Il existe des alternatives d'achat en commun
Frankfurter Allgemeine Zeitung doute qu'une gestion européenne de chaque crise soit forcément préférable :
«C'était probablement encore le cas pour la crise de l'euro, déjà un peu moins pour la crise des réfugiés. Pour la pandémie, les dernières évolutions tendent à montrer que la solution européenne n'est pas nécessairement la meilleure. ... Une course au vaccin aurait également pu être évitée si l'Allemagne, la France, l'Italie et les Pays-Bas s'étaient chargés de commander le vaccin pour l'Europe, comme cela était initialement prévu. ... Une chose est sûre : à moyen terme, l'UE ne présentera pas de majorité politique favorable à un changement des traités qui fasse de la Commission un gouvernement pleinement capable d'agir. C'est pourquoi les Etats membres devront continuer de s'occuper des affaires européennes, à plus forte raison dans les situations d'urgence.»
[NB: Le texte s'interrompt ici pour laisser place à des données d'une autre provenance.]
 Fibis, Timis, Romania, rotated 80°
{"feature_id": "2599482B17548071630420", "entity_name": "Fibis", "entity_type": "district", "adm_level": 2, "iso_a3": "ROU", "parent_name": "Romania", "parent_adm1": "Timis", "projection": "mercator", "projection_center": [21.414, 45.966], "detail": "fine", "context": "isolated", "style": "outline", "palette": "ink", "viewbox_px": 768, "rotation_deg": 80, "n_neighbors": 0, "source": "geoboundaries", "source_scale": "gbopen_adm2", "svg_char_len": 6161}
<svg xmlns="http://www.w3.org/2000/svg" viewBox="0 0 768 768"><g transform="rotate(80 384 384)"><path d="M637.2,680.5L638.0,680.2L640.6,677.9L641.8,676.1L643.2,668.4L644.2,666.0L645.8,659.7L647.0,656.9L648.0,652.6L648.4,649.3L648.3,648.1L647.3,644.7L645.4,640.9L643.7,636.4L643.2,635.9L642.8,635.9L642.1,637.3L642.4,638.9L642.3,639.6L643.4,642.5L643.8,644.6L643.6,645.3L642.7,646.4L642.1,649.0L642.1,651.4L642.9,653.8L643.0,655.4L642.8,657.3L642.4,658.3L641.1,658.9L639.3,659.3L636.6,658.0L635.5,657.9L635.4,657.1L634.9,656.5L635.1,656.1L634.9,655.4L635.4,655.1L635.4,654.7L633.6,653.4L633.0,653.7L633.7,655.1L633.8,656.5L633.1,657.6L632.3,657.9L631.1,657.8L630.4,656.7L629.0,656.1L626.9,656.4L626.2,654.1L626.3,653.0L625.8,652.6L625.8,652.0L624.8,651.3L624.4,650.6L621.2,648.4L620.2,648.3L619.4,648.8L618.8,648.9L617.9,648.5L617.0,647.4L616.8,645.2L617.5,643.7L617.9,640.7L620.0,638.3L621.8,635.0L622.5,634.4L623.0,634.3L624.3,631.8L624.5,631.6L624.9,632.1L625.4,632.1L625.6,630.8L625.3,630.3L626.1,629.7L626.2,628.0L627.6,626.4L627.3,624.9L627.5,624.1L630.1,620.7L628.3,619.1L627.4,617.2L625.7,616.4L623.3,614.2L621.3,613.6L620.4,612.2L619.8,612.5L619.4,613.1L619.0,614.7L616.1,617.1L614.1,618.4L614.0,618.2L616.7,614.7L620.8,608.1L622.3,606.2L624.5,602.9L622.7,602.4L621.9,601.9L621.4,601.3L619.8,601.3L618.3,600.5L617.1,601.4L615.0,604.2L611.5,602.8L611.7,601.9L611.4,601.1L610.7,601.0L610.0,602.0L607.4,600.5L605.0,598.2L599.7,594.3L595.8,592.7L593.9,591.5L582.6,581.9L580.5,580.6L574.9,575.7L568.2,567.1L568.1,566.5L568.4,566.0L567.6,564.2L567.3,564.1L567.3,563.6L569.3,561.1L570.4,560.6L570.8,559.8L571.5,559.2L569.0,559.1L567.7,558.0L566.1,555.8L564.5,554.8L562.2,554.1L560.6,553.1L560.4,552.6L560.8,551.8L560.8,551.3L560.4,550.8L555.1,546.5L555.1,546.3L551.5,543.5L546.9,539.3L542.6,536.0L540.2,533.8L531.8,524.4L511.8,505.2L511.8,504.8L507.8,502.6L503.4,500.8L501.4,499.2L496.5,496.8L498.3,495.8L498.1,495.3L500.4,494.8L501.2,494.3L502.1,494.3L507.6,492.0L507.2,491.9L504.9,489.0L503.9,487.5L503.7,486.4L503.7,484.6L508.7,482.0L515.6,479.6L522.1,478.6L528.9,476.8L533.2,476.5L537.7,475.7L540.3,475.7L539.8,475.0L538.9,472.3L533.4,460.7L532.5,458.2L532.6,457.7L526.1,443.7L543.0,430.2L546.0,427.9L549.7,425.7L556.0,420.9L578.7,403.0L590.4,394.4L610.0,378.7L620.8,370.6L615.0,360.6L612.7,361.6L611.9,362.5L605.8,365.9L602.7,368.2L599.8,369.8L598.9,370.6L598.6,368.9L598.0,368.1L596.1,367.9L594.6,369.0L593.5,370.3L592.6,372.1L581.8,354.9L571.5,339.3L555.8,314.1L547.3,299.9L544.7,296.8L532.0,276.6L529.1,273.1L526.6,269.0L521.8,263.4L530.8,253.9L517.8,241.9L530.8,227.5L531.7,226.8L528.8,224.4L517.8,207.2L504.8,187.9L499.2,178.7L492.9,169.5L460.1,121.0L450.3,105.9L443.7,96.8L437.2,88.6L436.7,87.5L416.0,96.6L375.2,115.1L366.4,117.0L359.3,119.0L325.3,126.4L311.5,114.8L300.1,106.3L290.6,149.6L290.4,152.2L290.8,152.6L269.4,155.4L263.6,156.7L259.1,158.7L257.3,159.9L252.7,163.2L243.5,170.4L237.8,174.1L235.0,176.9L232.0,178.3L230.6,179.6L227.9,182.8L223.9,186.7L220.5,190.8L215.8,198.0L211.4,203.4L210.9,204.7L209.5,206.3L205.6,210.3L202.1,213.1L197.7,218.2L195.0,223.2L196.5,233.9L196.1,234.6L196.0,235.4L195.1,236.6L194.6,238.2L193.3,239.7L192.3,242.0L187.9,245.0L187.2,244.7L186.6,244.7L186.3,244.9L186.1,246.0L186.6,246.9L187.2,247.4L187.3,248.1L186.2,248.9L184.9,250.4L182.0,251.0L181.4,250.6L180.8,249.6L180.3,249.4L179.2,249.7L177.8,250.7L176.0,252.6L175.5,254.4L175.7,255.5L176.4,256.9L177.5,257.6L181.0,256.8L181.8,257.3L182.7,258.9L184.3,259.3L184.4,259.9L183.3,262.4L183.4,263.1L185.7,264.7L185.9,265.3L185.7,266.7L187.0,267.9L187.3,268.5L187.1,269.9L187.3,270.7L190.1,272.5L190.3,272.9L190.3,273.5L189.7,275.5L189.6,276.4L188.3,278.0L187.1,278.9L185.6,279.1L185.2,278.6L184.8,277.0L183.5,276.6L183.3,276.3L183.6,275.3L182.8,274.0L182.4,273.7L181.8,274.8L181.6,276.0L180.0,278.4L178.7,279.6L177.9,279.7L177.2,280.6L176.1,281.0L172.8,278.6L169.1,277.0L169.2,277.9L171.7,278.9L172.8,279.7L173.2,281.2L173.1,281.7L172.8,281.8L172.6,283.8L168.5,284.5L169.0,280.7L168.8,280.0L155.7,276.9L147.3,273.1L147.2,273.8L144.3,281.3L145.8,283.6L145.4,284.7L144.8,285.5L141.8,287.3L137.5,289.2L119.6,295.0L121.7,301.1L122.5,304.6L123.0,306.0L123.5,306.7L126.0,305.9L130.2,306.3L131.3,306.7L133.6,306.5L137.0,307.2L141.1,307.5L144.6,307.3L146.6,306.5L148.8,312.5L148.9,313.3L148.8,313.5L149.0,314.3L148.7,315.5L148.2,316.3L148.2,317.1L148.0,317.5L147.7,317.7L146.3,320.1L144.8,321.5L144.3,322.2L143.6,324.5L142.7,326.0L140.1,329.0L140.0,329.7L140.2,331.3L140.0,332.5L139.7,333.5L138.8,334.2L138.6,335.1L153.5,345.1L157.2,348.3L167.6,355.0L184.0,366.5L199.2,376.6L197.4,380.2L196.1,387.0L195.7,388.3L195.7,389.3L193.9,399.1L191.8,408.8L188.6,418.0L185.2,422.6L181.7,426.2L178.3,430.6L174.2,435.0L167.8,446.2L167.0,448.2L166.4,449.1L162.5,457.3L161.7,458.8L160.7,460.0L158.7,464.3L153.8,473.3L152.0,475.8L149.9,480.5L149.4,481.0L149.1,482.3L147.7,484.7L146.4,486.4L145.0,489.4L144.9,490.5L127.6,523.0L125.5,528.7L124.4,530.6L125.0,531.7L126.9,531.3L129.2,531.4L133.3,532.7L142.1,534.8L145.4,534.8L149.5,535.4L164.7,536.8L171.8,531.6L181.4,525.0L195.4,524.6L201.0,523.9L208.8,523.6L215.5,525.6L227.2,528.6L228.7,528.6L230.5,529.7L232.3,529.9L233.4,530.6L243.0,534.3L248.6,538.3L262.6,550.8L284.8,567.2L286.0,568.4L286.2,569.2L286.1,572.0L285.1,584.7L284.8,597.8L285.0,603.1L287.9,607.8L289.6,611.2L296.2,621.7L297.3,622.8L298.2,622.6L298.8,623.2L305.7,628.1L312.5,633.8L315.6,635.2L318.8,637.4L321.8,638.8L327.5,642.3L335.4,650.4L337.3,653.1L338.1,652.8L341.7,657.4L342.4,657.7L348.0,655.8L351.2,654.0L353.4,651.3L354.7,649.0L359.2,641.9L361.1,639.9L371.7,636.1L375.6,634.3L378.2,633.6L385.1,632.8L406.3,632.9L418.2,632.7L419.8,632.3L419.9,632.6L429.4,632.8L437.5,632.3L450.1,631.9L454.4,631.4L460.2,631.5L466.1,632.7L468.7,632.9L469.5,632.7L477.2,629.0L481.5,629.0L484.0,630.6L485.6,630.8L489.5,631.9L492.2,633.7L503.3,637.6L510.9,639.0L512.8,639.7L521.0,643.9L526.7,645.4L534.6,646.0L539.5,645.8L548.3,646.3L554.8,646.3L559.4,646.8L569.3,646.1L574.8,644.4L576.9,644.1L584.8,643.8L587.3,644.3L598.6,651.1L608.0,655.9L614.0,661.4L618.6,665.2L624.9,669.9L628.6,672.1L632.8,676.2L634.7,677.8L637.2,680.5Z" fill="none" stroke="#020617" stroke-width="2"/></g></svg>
Il faut agir comme un seul homme
Dans son éditorial, Le Monde regrette que les rivalités politiques prennent le pas sur la coopération :
«La durée de la pandémie place les dirigeants politiques et industriels face à une situation aussi exceptionnelle qu'imprévisible. Les sociétés sont épuisées. Les frontières se referment. L'UE est mal outillée pour des urgences sanitaires de cette ampleur. Tous avancent à tâtons : inévitablement, des erreurs sont commises. Il est déplorable que des intérêts politiques et des rivalités géopolitiques prennent le pas sur l'enjeu que personne ne devrait perdre de vue : vacciner le maximum de gens, en Europe et dans le reste du monde. C'était l'objectif initial de l'UE, qui voyait dans le vaccin un 'bien commun mondial'. Il est temps d'y revenir, avec une coopération sans arrière-pensées entre gouvernements et industrie pharmaceutique.»
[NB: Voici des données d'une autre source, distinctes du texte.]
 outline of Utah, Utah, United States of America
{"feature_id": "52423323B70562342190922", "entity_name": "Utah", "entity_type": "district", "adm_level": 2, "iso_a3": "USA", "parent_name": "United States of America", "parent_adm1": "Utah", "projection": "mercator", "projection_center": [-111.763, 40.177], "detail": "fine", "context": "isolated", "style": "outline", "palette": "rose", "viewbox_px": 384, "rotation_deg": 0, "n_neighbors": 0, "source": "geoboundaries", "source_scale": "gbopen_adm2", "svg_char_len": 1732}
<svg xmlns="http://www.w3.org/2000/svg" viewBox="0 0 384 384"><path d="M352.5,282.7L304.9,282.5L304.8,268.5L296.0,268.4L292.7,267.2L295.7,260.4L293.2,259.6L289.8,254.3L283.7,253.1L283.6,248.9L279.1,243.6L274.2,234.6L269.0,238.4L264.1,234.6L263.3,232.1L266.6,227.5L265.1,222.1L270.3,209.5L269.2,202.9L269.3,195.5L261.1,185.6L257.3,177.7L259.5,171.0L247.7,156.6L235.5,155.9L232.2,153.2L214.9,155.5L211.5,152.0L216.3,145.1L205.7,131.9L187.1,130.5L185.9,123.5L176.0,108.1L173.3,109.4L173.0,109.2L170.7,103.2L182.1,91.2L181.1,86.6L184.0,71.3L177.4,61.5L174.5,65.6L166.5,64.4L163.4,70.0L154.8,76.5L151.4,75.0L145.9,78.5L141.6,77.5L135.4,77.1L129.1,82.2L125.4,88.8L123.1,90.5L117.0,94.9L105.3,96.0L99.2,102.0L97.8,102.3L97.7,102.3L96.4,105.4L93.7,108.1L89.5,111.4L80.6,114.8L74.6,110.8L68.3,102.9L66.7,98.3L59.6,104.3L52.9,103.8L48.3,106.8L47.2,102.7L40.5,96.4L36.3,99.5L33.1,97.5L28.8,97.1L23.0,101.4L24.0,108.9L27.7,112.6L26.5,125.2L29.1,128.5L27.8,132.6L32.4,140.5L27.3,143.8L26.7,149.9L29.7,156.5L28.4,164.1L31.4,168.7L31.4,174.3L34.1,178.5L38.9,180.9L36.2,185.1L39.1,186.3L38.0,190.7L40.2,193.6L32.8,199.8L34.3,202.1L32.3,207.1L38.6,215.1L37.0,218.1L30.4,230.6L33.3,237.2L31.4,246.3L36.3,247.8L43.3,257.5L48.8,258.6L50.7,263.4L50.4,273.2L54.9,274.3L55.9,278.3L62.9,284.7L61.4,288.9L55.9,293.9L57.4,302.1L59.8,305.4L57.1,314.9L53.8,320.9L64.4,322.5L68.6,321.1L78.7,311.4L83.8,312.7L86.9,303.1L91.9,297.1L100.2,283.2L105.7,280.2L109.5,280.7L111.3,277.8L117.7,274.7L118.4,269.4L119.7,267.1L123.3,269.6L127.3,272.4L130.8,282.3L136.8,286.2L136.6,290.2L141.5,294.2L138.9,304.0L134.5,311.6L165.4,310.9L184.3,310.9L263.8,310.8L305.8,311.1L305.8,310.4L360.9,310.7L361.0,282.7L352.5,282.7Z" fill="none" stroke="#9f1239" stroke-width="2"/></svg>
Davantage d'Etat, pas moins !
Wiener Zeitung n'est guère surpris que les groupes pharmaceutiques ne soient pas encore en mesure de produire le vaccin en si grandes quantités :
«Aucun PDG ne peut imposer à son conseil d'administration la construction d'un site de production d'un vaccin dont il ne sait même pas s'il fonctionnera un jour. Car les gestionnaires d'entreprise sont regardants à la profitabilité et la rentabilité. Les économistes d'Etat feraient un autre calcul : les coûts de la pandémie atteignent des sommes vertigineuses qui jonglent avec les milliards. Ils n'en sont donc pas à quelques centaines de millions près investis dans des projets chimériques - on aura vu plus absurde que quelques sites de production de vaccin qui ne serviront plus à rien au lendemain de la pandémie. La politique doit donc avoir le courage d'intervenir massivement dans l'économie. ... Une bonne gymnastique cérébrale pour le prochain défi qui attend l'humanité : le changement climatique.»
Un triomphe européen
Le site d'information Capital trouve les critiques déplacées :
«Tous les Etats membres présentent des taux de vaccination homogènes. Ils oscillent entre 1,50 pour cent dans un pays 'riche' comme les Pays-Bas et 6,29 pour cent dans un 'petit' Etat comme Malte. La majorité se situe entre 2 et 4 pour cent. Sur le dossier de la vaccination, le populisme et la critique facile sont malvenus. ... Les Européens ont agi en Européens, du moins dans ce domaine extrêmement sensible qu'est la santé publique. Les pays riches et puissants comme l'Allemagne, la France et les Pays-Bas auraient pu suivre une stratégie nationale et faire vacciner leurs citoyens avant les Grecs, les Portugais et les Bulgares.»